In 2017 Facebook decided that one of her emblematic photos on the Acropolis was inappropriate, and banned it. The victim of this surreal censorship was the Hellenic Museum of Melbourne which posted the photo to advertise an exhibition of her works.

Nelly's
Her admiration of Ancient Greek civilization contributed to her photographic work at the Acropolis.
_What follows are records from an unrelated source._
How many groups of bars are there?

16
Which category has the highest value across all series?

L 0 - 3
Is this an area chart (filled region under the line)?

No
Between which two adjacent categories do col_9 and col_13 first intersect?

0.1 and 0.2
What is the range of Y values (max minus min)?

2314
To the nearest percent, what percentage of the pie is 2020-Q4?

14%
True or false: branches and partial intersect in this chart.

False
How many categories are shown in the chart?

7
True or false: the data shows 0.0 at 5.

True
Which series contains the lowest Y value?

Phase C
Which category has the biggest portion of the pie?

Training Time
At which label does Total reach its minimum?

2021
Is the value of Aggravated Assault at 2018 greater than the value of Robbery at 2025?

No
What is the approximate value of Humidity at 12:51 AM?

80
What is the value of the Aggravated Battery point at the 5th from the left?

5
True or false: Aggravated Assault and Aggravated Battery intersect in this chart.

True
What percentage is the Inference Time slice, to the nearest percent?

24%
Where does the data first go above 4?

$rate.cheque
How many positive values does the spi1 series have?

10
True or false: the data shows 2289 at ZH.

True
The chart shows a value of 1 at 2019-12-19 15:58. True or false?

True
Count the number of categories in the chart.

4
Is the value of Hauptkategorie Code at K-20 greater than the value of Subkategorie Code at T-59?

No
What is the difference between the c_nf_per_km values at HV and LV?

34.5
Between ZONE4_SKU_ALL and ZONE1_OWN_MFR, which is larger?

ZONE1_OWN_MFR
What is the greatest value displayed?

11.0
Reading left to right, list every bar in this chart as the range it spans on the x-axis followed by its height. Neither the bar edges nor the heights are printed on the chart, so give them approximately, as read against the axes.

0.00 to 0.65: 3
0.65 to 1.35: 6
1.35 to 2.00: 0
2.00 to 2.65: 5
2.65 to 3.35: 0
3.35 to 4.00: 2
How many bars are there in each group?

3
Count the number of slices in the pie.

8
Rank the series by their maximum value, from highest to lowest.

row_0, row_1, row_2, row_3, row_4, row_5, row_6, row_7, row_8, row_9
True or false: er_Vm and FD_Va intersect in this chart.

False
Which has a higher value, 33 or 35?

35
Credit: Benaki Museum

Her classical education and admiration of Ancient Greek civilization contributed to her photographic work at the Acropolis in a way that the latter has become decisive for the artist and also for the history of photography and architecture.

In her portraits Nelly uses artificial light, leaving one part of the form in the dark, while the background remains empty, as a reference to the Great Masters of the Renaissance.

The aim of this work was the search for the spiritual element, the poetic atmosphere and the demonstration of the form’s most profound essence.

During World War II, she went to the United States, where she stayed for 27 years and The Metropolitan Museum of New York bought a large series of her Acropolis photographs.

In 1966 she returned to Greece and presented her work in numerous exhibitions.

In 1984, Nelly donated her life’s work, in the form of 50,000 negatives and 20,000 prints to the Benaki Museum, together with archival materials, film reels, and personal belongings such as her cameras, darkroom equipment, and even beautiful porcelain items that she painted and sold in New York.

She died in Nea Smyrni, Athens in 1998.